For a 'long' 10 characters is likely to be not enough (long max is 9223372036854775808 [...]

long.max is 9223372036854775807, long.min is -9223372036854775808. Besides from the too short buffer the longToString function neither converts 0 (zero) nor long.min correctly.

November 30, 2023

On Friday, 24 November 2023 at 09:35:00 UTC, BoQsc wrote:

>

I tried to look into https://dlang.org/phobos/std_conv.html

Most of the functions inside std.conv seem to be dependant on Garbage Collection.

And I couldn't find a straightforward way to produce a string value out of uint value.

How to convert or parse uint value to a string in @nogc way?

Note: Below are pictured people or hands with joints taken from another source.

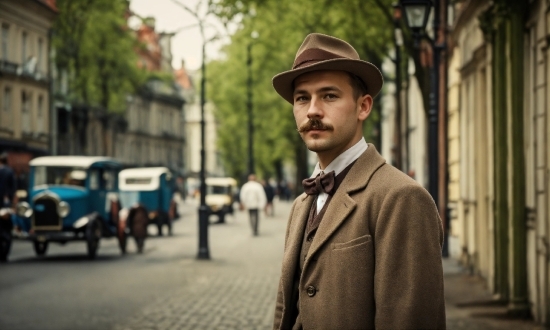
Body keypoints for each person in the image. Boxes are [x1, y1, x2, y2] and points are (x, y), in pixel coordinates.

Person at [271, 33, 445, 329]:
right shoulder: (301, 204)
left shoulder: (400, 198)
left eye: (329, 95)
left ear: (363, 107)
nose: (312, 109)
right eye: (302, 98)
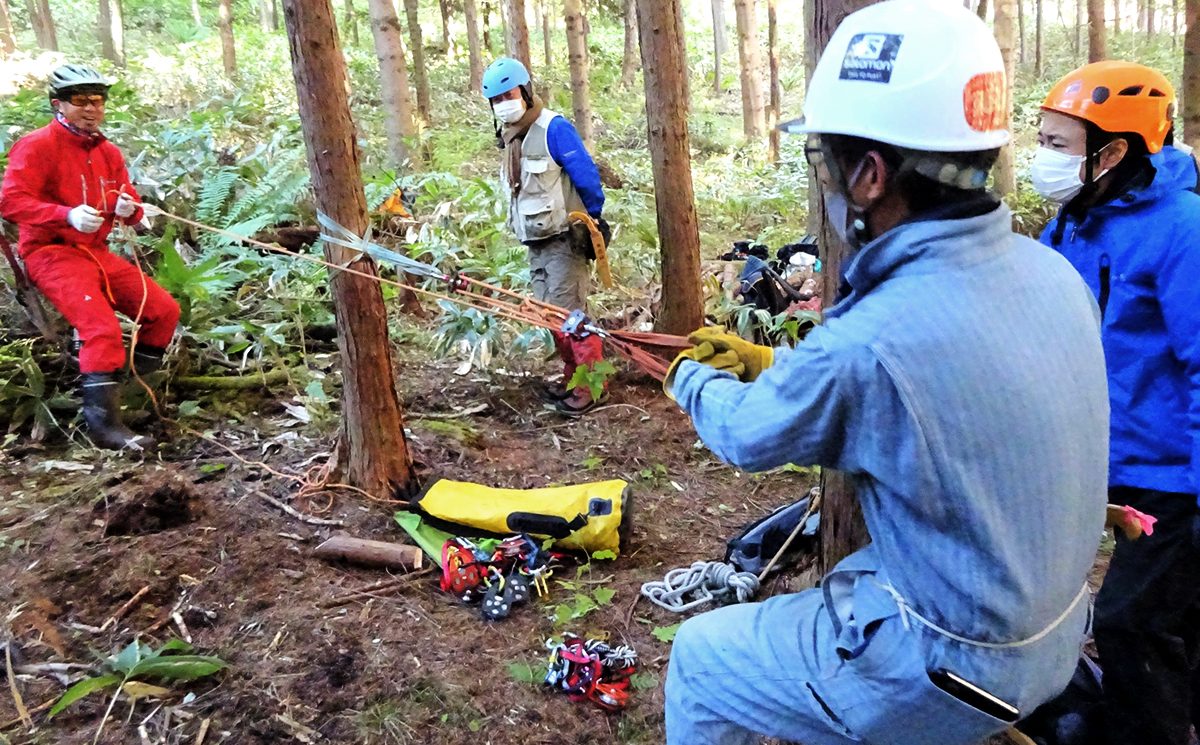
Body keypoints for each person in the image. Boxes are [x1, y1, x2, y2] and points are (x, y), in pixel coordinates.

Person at [659, 2, 1109, 744]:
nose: (830, 185)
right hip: (1056, 635)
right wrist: (771, 361)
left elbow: (746, 434)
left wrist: (690, 377)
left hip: (955, 663)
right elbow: (937, 392)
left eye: (829, 164)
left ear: (870, 175)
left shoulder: (868, 342)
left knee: (703, 660)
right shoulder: (1051, 273)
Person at [1033, 61, 1200, 745]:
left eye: (1059, 143)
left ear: (1115, 150)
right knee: (1173, 621)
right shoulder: (1075, 223)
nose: (1045, 157)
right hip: (1108, 461)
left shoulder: (1183, 228)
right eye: (1042, 138)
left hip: (1174, 476)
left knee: (1132, 621)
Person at [0, 64, 179, 450]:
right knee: (100, 329)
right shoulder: (36, 145)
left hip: (95, 252)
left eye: (97, 100)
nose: (91, 108)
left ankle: (132, 393)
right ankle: (104, 427)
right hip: (50, 252)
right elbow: (11, 202)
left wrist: (133, 209)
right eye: (79, 101)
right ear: (58, 105)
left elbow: (125, 197)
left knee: (163, 311)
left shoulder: (107, 151)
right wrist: (64, 214)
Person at [480, 57, 611, 416]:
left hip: (564, 239)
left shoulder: (553, 128)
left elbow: (586, 177)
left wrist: (592, 221)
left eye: (507, 94)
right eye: (496, 100)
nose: (503, 104)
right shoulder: (512, 139)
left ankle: (589, 388)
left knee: (571, 315)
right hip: (535, 243)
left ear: (523, 91)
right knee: (550, 318)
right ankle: (573, 380)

There are various tricks to do such conversion very fast. For example, the following article is essential for implementing it: https://lemire.me/blog/2021/06/03/computing-the-number-of-digits-of-an-integer-even-faster/

Rather than doing conversion one digit at a time, it's much more efficient to process multiple digits per loop iteration. Consider an illustrative pseudocode like this:

    while (x >= 100) {
      write(twodigits_lookup_table[x % 100]); // we can handle two digits at once
      x /= 100;
    }

I have a @nogc compatible DUB module, which implements fast formatted output to stdout: https://github.com/ssvb/speedy-stdio (cutting some corners allows to squeeze some extra performance out of it).

The same code can be adapted to do formatted output to a memory buffer as well.